Debbie Ford

Personal information
- Full name: Deborah Lee Ford
- Born: 5 February 1965 (age 61) Christchurch, New Zealand
- Batting: Left-handed
- Bowling: Right-arm medium
- Role: Batter

International information
- National side: New Zealand (1988);
- ODI debut: 30 November 1988 v England
- Last ODI: 17 December 1988 v Ireland

Domestic team information
- 1983/84–1984/85: Southern Districts
- 1985/86–1989/90: Canterbury

Career statistics
| Competition | WODI | WFC | WLA |
| Matches | 3 | 17 | 18 |
| Runs scored | 46 | 471 | 510 |
| Batting average | 23.00 | 26.16 | 36.42 |
| 100s/50s | 0/0 | 0/1 | 0/4 |
| Top score | 35 | 68 | 89* |
| Balls bowled | 36 | 444 | 36 |
| Wickets | 0 | 5 | 0 |
| Bowling average | – | 43.80 | – |
| 5 wickets in innings | 0 | 0 | 0 |
| 10 wickets in match | 0 | 0 | 0 |
| Best bowling | – | 2/18 | – |
| Catches/stumpings | 1/– | 10/– | 5/– |
- Source: CricketArchive, 21 July 2021

= Debbie Ford (cricketer) =

New Zealand cricketer

Deborah Lee "Debbie" Ford (née Murray, born 5 February 1965) is a New Zealand former cricketer who played primarily as a left-handed batter. She appeared in 3 One Day Internationals for New Zealand, all at the 1988 World Cup.

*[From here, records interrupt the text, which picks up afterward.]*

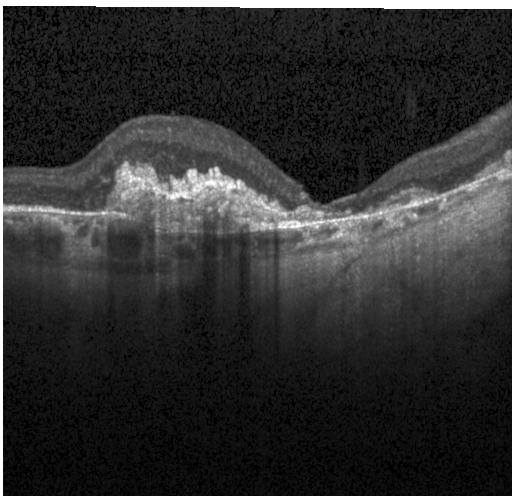
This B-scan demonstrates a choroidal neovascular membrane.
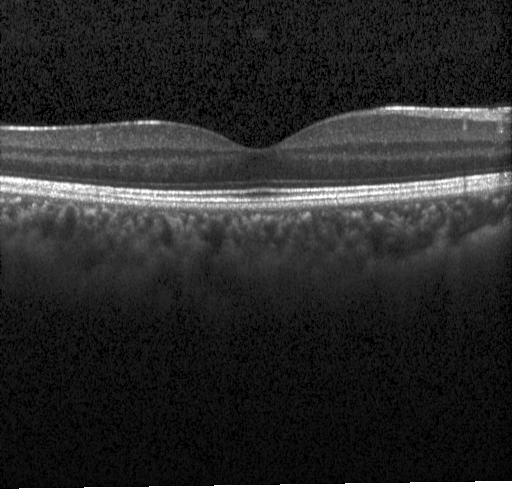

Retinal OCT cross-section showing no CNV, DME, or drusen.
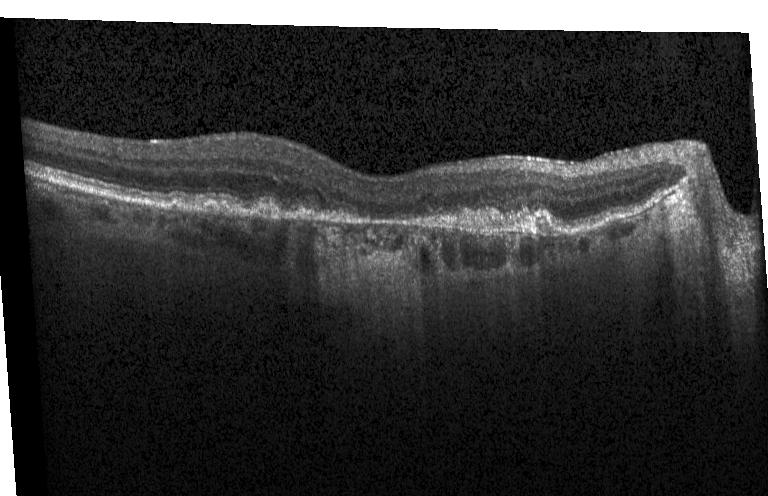 Heidelberg Spectralis · retinal OCT cross-section · horizontal scan through the fovea · SD-OCT
A choroidal neovascular membrane.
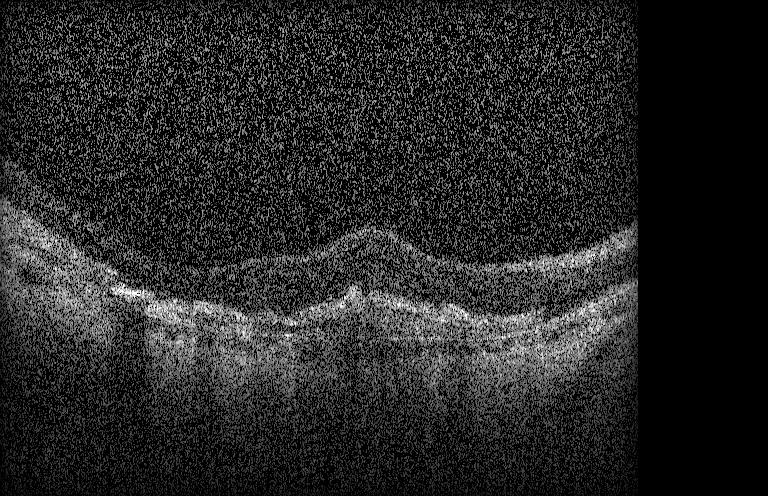
Retinal OCT cross-section showing a choroidal neovascular membrane.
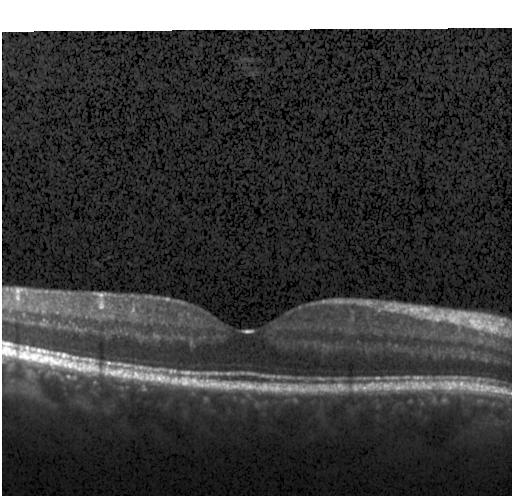 Finding: no choroidal neovascularization, diabetic macular edema, or drusen.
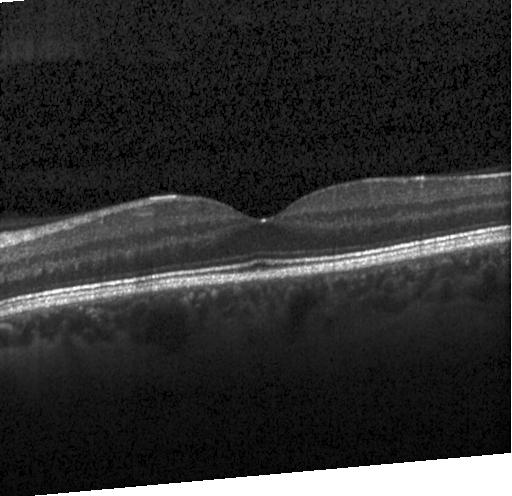

Spectral-domain optical coherence tomography; OCT line scan; acquired on a Heidelberg Spectralis; fovea-centered — Finding: neither choroidal neovascularization, diabetic macular edema, nor drusen.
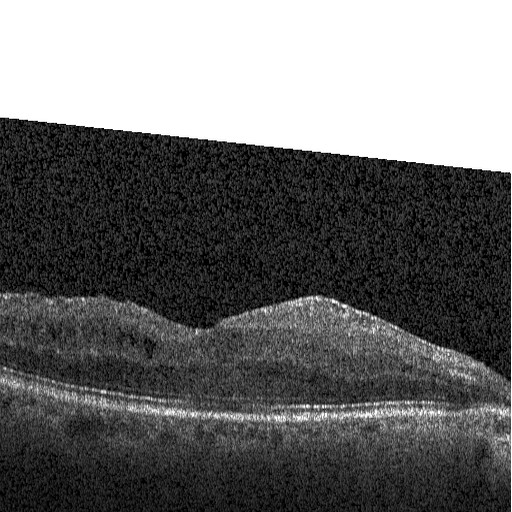

Spectral-domain OCT B-scan: diabetic macular edema.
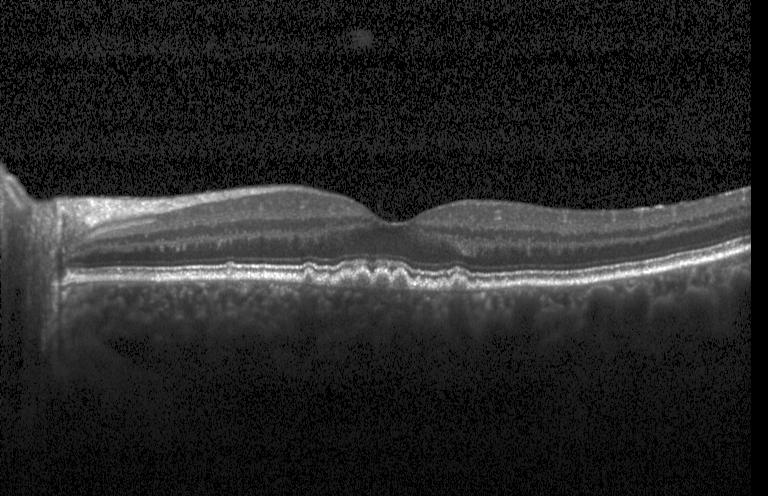

Drusen.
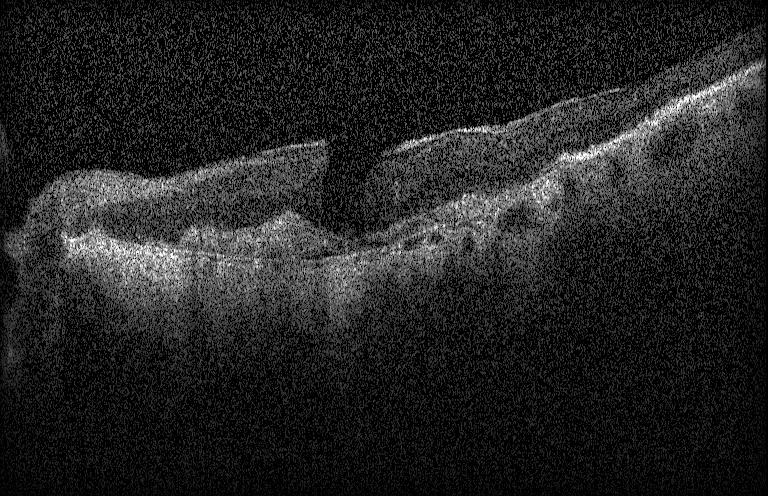
Dx: a choroidal neovascular membrane.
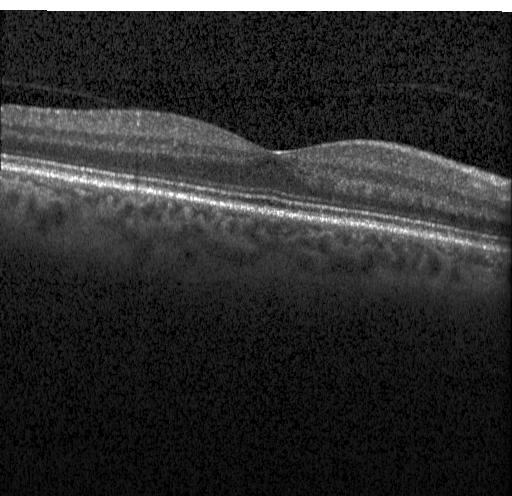

OCT B-scan showing no choroidal neovascularization, diabetic macular edema, or drusen.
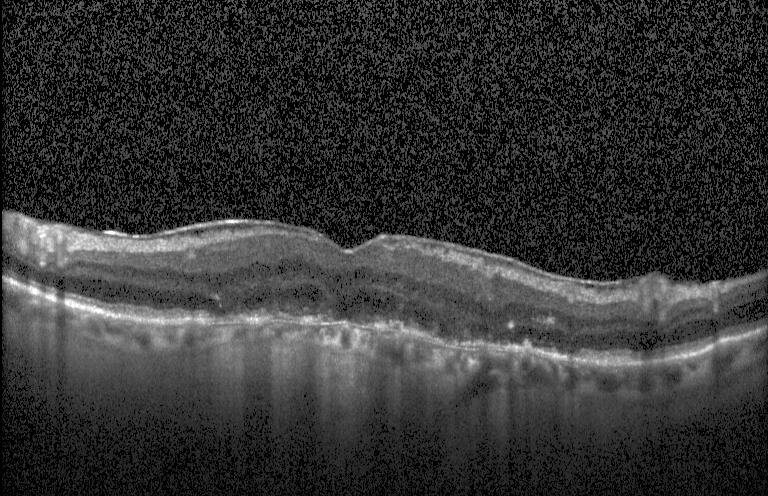
Heidelberg Spectralis, macular scan, retinal OCT cross-section, spectral-domain OCT. The scan shows CNV.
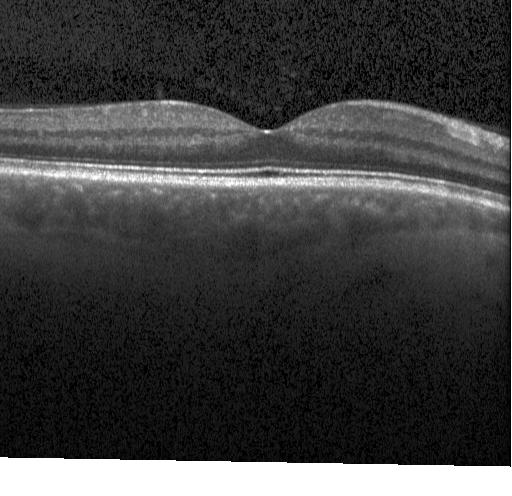 OCT B-scan — Finding: no choroidal neovascularization, diabetic macular edema, or drusen.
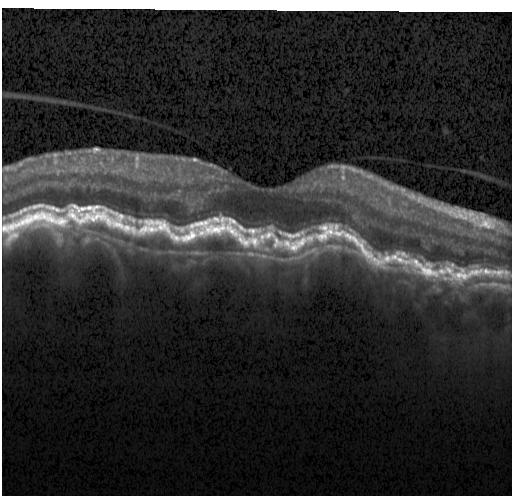

Optical coherence tomography B-scan. Finding: a choroidal neovascular membrane.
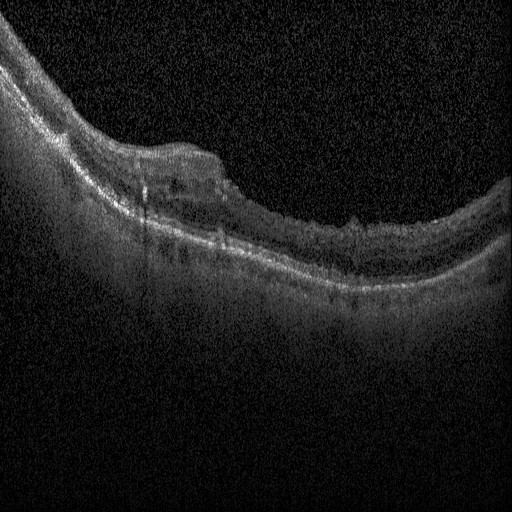
Diagnosis: diabetic macular edema (DME).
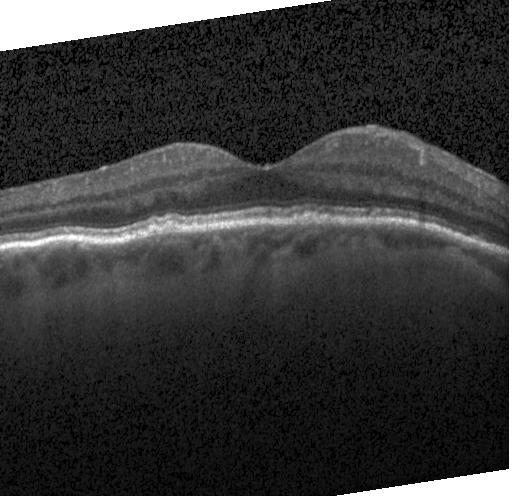
Retinal OCT cross-section showing drusen.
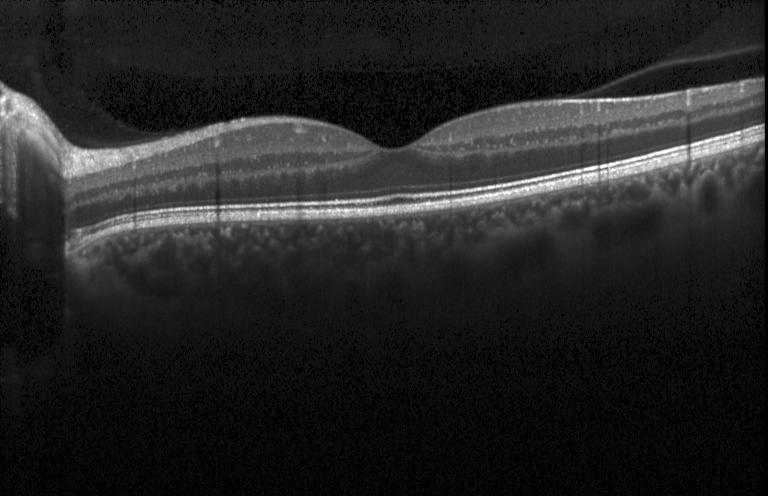 Acquired on a Heidelberg Spectralis · OCT line scan · spectral-domain optical coherence tomography
Impression: no CNV, no DME, and no drusen.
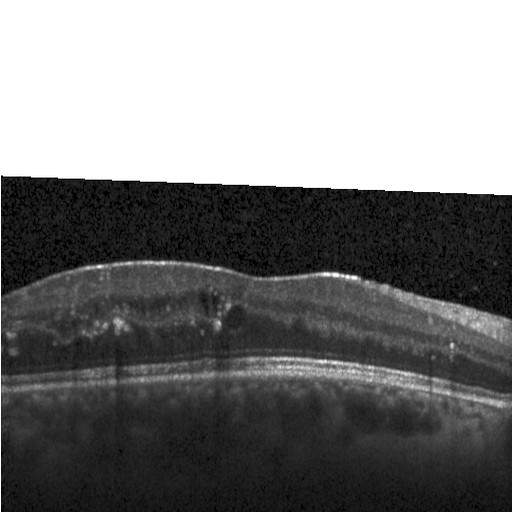

Optical coherence tomography B-scan, through the macula.
Diagnosis: diabetic macular edema.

Ford was born in Christchurch. In New Zealand's domestic competitions, she played for Southern Districts and Canterbury. Ford made her international debut at the 1988 World Cup in Australia, appearing in three of her team's nine matches. She debuted against England in New Zealand's second match of the tournament, coming in sixth in the batting order and making 11 runs. She did not re-appear until New Zealand's sixth match of the tournament, against Ireland. In that game, she opened the batting with Jackie Clark and made 35 runs, putting on a 131-run partnership for the opening wicket. Ford's only other game in the tournament was also against Ireland, in the third-place play-off. She neither batted nor bowled.

== Rugby Union career ==
Ford made her rugby union debut for the Black Ferns on 22 July 1989 against the California Grizzlies at Christchurch.

She competed at RugbyFest 1990 for the Crusadettes, Canterbury and New Zealand. She was also named in the 1991 Women's Rugby World Cup squad.